The paper develops a fourth-order, implicit, symplectic variational integrator by discretizing the action with Simpson quadrature and quadratic interpolation, designed for nonlinear systems with inseparable Hamiltonians. It applies the method to a chaotic nonlinear double pendulum and a three-degree-of-freedom Lagrange top, comparing against implicit midpoint and RK4, and demonstrates exact momentum preservation and strong long-time energy behavior. The results show fourth-order convergence in nutation and energy, with no artificial energy dissipation, highlighting the method's robustness for long-time simulations of nonlinear dynamics. The work provides a practical, structure-preserving tool for nonlinear mechanical systems and points to future extensions to higher-order Lobatto schemes and Lie-group formulations.

Abstract

This contribution presents an integration method based on the Simpson quadrature. The integrator is designed for finite-dimensional nonlinear mechanical systems that derive from variational principles. The action is discretized using quadratic finite elements interpolation of the state and Simpson's quadrature, leading to discrete motion equations. The scheme is implicit, symplectic, and fourth-order accurate. The proposed integrator is compared with the implicit midpoint variational integrator on two examples of systems with inseparable Hamiltonians. First, the example of the nonlinear double pendulum illustrates how the method can be applied to multibody systems. The analytical solution of the Lagrange top is then used as a reference to analyze accuracy, convergence, and precision of the numerical method. A reduced Lagrange top system is also proposed and solved with a classical fourth-order method. Its solution is compared with the Simpson solution of the complete system, and the convergence order of the difference between both is consistent with the order of the classical method.

Figures (14)

• Figure 1: Double pendulum affected by gravity.

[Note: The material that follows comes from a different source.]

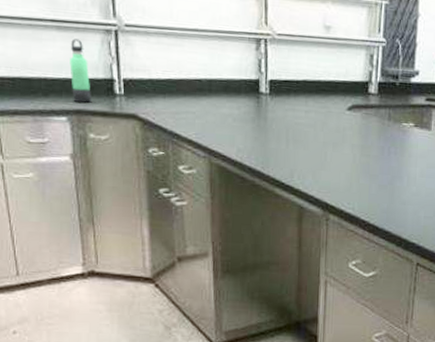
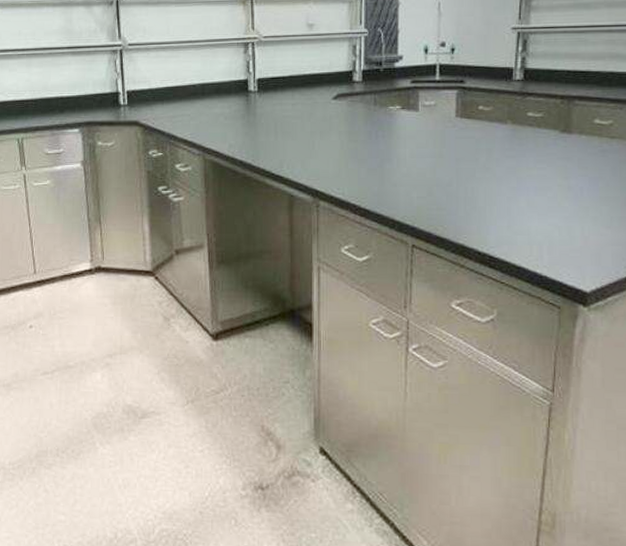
thermos bottle: present [70,39,91,103] -> none [82,61,100,115]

Two point masses $\{m_1, m_2\}$ are linked together by massless thin rigid rods of respective lengths $\{\ell_1,\ell_2\}$. Mass positions are given by the generalized coordinates $q=\left(q^1,q^2\right)$.

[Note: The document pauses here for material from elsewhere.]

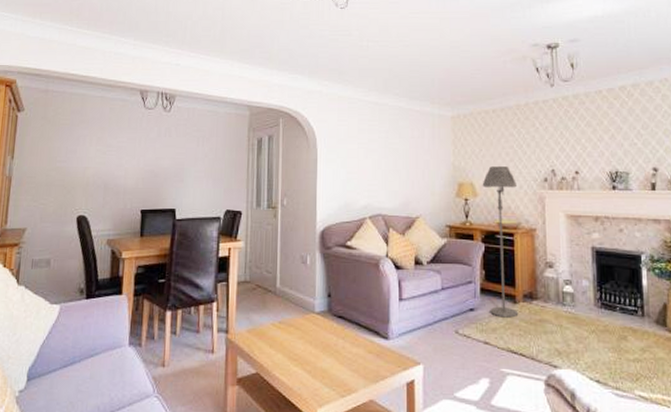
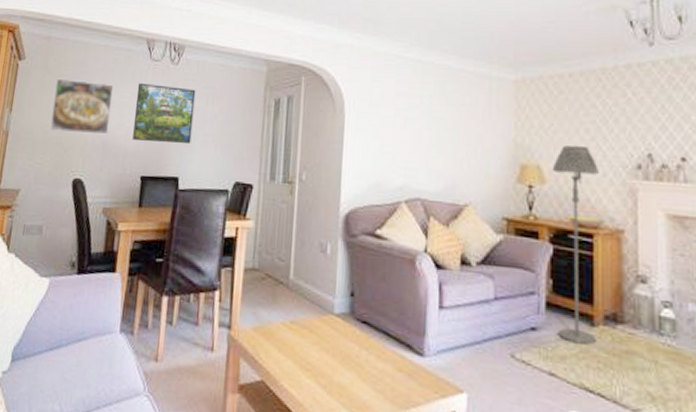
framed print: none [52,127,111,175] -> present [50,78,114,134]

• Figure 2: Configuration parameters ($q$) evolution for the nonlinear double pendulum. Step size is $h=e-1$ for the symplectic integrators (Implicit midpoint and Simpson). RK4 gives the reference curve at $h=e-5$. Simpson's solutions follow the reference curve for longer simulations.
• Figure 3: Generalized momenta ($p$) evolution for the nonlinear double pendulum. Step size is $h=e-1$ for the symplectic integrators (Implicit midpoint and Simpson). RK4 gives the reference curve at $h=e-5$. Simpson's solutions follow the reference curve for longer simulations.

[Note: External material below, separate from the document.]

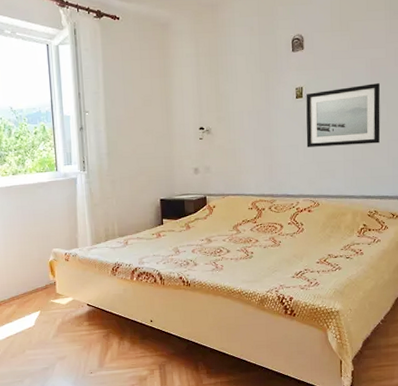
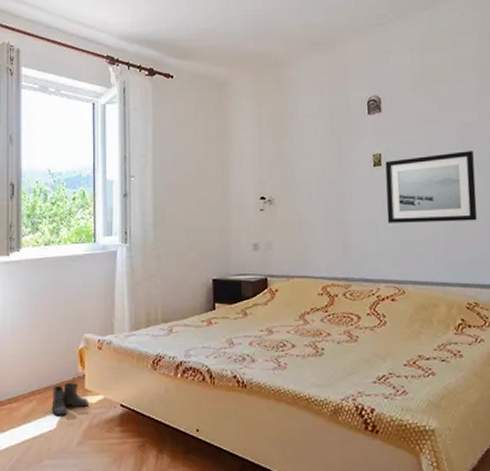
boots: none [25,288,60,316] -> present [46,382,89,417]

• Figure 4: Energy error convergence lines for the double pendulum motion. RK4 showcases a higher convergence rate than its characteristic one (of 4) because the error is high for the larger time steps. The convergence rates of the Implicit midpoint and Simpson methods are 2 and 4, respectively.
• Figure 5: Relative error on the conserved quantity $H(p,q)$ for the double pendulum. RK4's error grows with time. The symplectic methods (Implicit midpoint and Simpson) do not artificially dissipate energy.